START Page excerpt

On Thursday, outside a hardware store in suburban Washington, the Republicans unveiled their platform for the midterm election, calling their document A Pledge to America. The prologue was full of traditional Republican boilerplate:
We pledge to advance policies that promote greater liberty, wider opportunity, a robust defense, and national economic prosperity.
We pledge to honor families, traditional marriage, life and the private and faith based organizations that form the core of our American values.
The problem -- as with any political platform -- is that the devil is in the details. And a close reading of "The Pledge" reveals that Republicans, indeed, plan to give the devil his due. Specifically, they propose to:
1. Roll back government spending to pre-stimulus, pre-bailout levels, saving at least $100 billion dollars in the first year alone.
2. Repeal and replace the government take over of health care.
3. Make the Bush tax cuts permanent.
There is a great deal in the document about the tyranny of big government. But, as Paul Krugman points out, the Republican platform is essentially a "war on arithmetic:"
The document repeatedly condemns federal debt -- 16 times by my account. But the main substantive policy proposal is to make the Bush tax cuts permanent, which independent estimates say would add $3.7 trillion to the debt over the next decade -- about $700 billion more than the Obama administration's tax proposals.

END Page excerpt
START Material shown

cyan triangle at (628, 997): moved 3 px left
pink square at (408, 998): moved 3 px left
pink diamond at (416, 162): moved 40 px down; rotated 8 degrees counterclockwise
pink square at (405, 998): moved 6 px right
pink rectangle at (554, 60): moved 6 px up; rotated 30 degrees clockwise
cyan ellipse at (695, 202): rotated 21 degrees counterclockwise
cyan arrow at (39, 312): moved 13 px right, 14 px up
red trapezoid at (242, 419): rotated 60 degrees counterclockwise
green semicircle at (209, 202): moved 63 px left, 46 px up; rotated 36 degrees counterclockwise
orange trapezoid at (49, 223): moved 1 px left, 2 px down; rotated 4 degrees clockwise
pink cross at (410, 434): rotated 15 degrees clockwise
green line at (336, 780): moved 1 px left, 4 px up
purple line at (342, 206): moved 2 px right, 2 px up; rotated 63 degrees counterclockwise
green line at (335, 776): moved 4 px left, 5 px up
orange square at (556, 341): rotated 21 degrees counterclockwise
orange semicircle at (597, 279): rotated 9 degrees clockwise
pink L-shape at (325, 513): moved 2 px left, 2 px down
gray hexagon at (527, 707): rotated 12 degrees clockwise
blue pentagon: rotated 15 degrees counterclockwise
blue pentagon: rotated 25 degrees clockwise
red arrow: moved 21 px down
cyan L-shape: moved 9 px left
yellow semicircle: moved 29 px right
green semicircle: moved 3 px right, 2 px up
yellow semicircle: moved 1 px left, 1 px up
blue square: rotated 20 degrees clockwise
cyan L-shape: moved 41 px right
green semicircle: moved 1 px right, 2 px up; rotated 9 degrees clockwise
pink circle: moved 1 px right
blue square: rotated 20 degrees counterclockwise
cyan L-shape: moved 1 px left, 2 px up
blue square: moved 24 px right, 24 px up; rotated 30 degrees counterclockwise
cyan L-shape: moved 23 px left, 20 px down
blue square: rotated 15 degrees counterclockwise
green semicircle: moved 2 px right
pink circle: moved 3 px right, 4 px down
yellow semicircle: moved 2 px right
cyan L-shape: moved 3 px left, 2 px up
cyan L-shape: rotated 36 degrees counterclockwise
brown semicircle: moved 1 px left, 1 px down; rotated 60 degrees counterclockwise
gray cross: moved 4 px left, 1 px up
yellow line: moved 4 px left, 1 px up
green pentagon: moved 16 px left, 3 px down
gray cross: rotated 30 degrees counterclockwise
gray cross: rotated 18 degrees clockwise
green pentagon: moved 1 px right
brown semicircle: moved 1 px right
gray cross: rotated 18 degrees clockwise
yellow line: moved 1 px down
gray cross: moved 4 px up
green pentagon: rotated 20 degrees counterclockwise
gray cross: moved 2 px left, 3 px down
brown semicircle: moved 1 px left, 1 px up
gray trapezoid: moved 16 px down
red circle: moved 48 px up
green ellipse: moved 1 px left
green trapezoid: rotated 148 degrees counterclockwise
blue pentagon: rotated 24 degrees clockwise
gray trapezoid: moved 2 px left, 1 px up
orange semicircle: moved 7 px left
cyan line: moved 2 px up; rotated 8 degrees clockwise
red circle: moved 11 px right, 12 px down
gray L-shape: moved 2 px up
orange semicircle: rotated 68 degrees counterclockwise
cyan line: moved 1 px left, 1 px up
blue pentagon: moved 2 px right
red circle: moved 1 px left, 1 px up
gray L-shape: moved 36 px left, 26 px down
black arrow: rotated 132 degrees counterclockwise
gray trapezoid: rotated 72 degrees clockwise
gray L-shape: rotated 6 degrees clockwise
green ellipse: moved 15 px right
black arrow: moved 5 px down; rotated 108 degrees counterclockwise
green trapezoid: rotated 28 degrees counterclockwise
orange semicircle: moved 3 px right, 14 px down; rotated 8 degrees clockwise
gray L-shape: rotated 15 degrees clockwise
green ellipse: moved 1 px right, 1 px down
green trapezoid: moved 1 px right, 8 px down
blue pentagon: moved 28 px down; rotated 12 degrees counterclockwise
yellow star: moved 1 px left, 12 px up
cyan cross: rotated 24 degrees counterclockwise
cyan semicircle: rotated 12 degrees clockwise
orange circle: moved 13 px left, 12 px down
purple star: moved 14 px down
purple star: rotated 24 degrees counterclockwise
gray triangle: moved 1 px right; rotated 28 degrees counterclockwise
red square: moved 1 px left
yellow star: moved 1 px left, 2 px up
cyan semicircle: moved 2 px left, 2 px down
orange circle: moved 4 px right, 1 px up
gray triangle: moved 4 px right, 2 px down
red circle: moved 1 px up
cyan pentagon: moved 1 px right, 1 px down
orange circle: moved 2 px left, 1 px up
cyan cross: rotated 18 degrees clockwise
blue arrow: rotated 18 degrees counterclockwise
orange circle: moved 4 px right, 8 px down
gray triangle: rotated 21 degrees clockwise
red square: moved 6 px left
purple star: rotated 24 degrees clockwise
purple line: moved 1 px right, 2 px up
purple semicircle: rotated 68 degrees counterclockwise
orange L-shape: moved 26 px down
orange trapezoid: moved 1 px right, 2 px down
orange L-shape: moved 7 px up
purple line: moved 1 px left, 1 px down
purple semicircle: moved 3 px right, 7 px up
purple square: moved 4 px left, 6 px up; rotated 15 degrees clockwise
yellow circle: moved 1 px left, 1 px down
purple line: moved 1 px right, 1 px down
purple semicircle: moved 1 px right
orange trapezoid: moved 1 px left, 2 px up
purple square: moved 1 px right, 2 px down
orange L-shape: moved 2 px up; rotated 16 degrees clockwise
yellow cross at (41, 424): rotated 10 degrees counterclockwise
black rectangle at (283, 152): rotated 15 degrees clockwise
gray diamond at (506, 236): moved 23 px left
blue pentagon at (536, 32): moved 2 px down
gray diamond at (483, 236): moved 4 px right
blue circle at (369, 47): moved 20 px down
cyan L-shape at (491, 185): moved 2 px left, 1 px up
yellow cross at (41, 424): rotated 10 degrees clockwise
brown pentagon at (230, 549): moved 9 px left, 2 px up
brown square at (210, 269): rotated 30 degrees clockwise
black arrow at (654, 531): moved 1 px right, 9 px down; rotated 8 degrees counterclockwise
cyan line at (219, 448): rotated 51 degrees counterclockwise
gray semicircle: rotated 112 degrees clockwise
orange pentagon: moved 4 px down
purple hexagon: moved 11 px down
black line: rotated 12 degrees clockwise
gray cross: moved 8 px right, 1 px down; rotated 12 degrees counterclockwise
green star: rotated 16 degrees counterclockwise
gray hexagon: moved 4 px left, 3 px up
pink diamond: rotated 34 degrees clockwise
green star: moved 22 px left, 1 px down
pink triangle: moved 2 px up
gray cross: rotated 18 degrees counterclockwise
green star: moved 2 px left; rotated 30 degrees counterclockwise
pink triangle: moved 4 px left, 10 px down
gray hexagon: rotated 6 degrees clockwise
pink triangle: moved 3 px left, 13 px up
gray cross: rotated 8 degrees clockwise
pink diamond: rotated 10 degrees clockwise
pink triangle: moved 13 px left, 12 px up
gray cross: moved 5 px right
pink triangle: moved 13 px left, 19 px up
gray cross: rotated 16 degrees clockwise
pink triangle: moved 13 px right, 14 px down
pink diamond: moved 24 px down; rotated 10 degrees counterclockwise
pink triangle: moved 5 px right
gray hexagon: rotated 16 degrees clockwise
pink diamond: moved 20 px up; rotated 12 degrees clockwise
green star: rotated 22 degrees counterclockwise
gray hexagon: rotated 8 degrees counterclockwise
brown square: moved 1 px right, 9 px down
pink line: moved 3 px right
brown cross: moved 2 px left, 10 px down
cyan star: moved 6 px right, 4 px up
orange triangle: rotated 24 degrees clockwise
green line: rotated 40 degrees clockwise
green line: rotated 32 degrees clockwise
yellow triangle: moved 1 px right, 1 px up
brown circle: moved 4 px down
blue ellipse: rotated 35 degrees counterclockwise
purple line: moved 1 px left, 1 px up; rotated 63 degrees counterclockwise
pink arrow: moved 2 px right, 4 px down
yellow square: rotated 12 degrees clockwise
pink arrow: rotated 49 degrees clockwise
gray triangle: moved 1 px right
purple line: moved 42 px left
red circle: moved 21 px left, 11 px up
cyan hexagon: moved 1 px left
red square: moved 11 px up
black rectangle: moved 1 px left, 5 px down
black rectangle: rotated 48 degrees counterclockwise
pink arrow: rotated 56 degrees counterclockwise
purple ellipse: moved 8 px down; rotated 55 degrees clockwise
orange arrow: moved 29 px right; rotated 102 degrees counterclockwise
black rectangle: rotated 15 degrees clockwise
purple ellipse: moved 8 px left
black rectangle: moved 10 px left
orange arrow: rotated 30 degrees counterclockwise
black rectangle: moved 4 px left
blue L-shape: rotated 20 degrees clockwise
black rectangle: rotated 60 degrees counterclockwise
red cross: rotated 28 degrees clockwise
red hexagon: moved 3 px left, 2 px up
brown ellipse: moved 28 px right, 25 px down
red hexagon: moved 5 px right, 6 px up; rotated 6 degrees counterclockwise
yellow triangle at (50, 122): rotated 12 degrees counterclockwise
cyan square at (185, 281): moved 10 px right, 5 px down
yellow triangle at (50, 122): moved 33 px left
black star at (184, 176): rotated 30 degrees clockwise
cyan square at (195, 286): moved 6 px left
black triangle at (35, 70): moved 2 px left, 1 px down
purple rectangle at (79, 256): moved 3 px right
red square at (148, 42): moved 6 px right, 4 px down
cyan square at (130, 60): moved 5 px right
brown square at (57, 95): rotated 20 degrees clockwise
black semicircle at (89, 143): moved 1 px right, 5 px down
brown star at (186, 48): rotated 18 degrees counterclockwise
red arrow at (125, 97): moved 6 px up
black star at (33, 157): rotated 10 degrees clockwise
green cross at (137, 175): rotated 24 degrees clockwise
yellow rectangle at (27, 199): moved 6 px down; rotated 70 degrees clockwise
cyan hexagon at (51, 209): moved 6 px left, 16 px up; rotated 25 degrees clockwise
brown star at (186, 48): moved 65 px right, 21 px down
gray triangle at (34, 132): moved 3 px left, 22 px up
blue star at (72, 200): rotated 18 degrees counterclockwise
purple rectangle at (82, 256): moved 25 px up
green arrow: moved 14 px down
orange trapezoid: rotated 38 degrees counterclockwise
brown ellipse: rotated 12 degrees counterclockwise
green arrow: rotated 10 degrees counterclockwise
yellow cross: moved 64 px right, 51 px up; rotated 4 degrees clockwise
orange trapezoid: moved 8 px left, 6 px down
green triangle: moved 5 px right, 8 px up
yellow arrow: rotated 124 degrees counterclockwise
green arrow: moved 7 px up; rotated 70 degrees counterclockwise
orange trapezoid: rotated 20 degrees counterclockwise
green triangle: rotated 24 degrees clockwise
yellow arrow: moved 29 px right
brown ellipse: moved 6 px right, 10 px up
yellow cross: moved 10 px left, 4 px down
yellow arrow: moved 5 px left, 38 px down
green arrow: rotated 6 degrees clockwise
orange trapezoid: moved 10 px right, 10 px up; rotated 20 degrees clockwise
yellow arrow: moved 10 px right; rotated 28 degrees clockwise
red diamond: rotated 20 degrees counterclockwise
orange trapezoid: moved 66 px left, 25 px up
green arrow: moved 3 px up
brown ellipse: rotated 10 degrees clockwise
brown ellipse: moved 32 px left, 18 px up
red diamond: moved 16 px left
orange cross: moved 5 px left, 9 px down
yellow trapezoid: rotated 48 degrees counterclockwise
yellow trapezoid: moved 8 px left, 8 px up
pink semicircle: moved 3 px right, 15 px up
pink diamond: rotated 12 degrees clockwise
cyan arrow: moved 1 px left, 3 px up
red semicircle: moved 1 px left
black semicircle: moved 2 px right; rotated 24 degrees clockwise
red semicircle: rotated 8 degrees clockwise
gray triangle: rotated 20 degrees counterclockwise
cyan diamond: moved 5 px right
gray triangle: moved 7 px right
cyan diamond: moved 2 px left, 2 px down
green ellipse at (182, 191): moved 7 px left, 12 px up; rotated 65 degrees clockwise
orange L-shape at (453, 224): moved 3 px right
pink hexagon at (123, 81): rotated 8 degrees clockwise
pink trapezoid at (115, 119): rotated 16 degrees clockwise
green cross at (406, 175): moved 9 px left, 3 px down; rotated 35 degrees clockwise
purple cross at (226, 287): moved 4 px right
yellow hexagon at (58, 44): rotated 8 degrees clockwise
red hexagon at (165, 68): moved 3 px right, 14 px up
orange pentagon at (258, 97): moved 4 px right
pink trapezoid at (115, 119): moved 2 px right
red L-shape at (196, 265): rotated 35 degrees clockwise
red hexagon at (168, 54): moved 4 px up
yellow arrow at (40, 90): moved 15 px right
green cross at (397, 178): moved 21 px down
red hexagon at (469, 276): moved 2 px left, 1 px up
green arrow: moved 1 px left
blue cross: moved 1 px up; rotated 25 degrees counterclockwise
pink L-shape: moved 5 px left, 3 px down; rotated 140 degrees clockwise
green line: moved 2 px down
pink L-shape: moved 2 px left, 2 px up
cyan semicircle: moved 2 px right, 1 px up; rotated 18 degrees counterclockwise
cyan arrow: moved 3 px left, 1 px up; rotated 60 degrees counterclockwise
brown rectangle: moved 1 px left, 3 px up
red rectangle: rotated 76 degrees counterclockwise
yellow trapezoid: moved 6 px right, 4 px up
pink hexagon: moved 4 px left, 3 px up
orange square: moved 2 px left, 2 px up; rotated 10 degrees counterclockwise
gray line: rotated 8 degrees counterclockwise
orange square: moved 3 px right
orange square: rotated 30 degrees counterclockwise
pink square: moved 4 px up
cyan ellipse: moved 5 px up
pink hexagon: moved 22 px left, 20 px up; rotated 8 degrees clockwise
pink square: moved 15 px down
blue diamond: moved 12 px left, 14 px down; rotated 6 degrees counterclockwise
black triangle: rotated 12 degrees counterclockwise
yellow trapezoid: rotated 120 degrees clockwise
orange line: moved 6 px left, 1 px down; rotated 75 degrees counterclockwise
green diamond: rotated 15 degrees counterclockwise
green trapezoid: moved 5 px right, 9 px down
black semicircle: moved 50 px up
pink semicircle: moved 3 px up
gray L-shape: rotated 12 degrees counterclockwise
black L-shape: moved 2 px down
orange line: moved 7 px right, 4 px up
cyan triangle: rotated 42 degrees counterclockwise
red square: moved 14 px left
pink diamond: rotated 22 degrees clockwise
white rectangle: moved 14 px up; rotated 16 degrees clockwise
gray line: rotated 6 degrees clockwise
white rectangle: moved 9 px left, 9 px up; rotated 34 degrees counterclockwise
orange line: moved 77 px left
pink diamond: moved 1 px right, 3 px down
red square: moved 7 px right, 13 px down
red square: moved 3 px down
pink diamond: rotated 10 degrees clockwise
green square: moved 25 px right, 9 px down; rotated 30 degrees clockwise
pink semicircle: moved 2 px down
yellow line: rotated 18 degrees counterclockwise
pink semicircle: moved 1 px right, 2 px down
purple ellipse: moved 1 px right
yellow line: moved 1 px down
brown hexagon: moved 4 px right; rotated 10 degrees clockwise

END Material shown

◆ **Work instructions**: According to the article on the Republican "Pledge to America," where did the Republicans unveil their platform? The listing plays no part in this exercise.

◆ **Response box**: Outside a hardware store in suburban Washington.